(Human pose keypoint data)
========================================================================

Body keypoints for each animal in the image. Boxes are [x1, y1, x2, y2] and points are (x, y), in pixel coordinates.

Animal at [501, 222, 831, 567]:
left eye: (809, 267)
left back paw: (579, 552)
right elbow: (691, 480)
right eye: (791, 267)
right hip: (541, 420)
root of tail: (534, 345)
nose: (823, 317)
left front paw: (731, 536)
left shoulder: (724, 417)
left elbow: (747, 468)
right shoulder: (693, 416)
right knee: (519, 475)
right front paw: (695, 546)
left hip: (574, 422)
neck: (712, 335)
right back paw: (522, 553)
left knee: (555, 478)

========================================================================

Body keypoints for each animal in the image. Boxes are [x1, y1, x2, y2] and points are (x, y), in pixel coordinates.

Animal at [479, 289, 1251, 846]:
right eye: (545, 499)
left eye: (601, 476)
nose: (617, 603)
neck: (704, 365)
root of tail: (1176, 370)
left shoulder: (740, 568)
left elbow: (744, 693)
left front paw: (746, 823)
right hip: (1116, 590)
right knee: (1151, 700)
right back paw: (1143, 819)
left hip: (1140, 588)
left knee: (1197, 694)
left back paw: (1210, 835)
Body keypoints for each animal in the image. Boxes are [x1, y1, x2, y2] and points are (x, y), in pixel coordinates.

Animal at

========================================================================

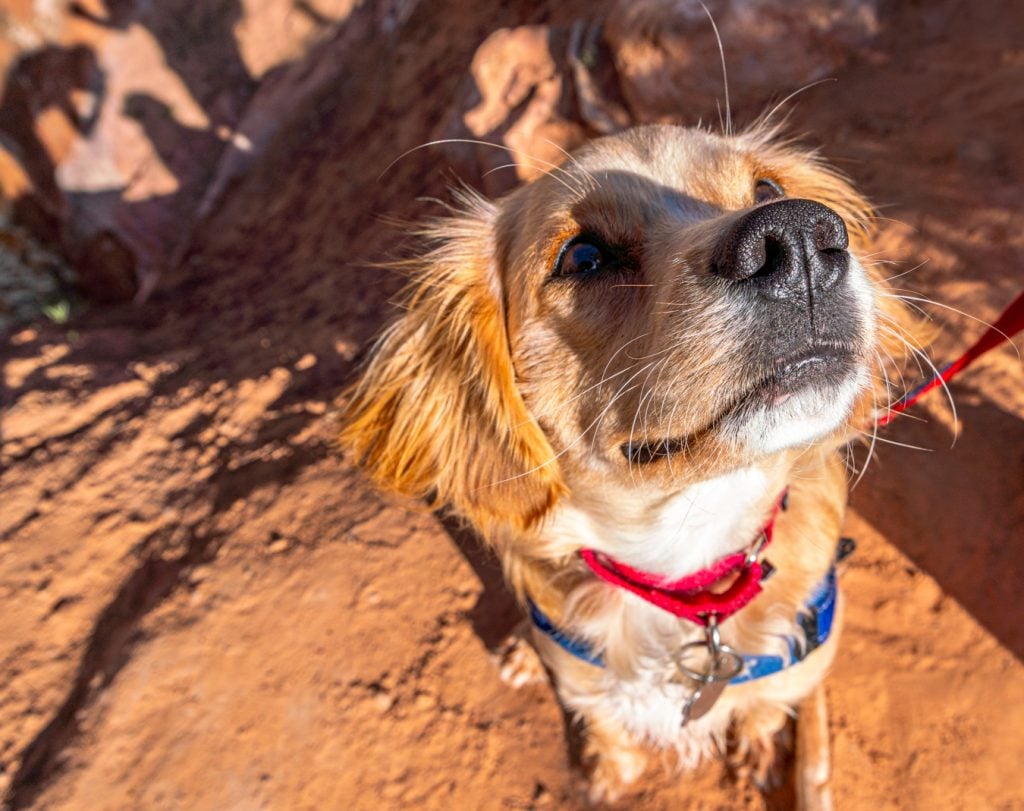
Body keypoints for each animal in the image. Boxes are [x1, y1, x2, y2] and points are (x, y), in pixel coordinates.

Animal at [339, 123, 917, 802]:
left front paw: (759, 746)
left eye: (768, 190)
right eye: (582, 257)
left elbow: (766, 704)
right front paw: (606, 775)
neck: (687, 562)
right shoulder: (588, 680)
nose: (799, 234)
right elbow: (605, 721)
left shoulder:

========================================================================

Please transcribe only the lines in the records above running from the line that has "right elbow: (691, 480)" through the line that has "left knee: (555, 478)", both included, exactly as they appear.

### ANSWER FOR THE TASK
right elbow: (691, 480)
right eye: (791, 267)
right hip: (541, 420)
root of tail: (534, 345)
nose: (823, 317)
left front paw: (731, 536)
left shoulder: (724, 417)
left elbow: (747, 468)
right shoulder: (693, 416)
right knee: (519, 475)
right front paw: (695, 546)
left hip: (574, 422)
neck: (712, 335)
right back paw: (522, 553)
left knee: (555, 478)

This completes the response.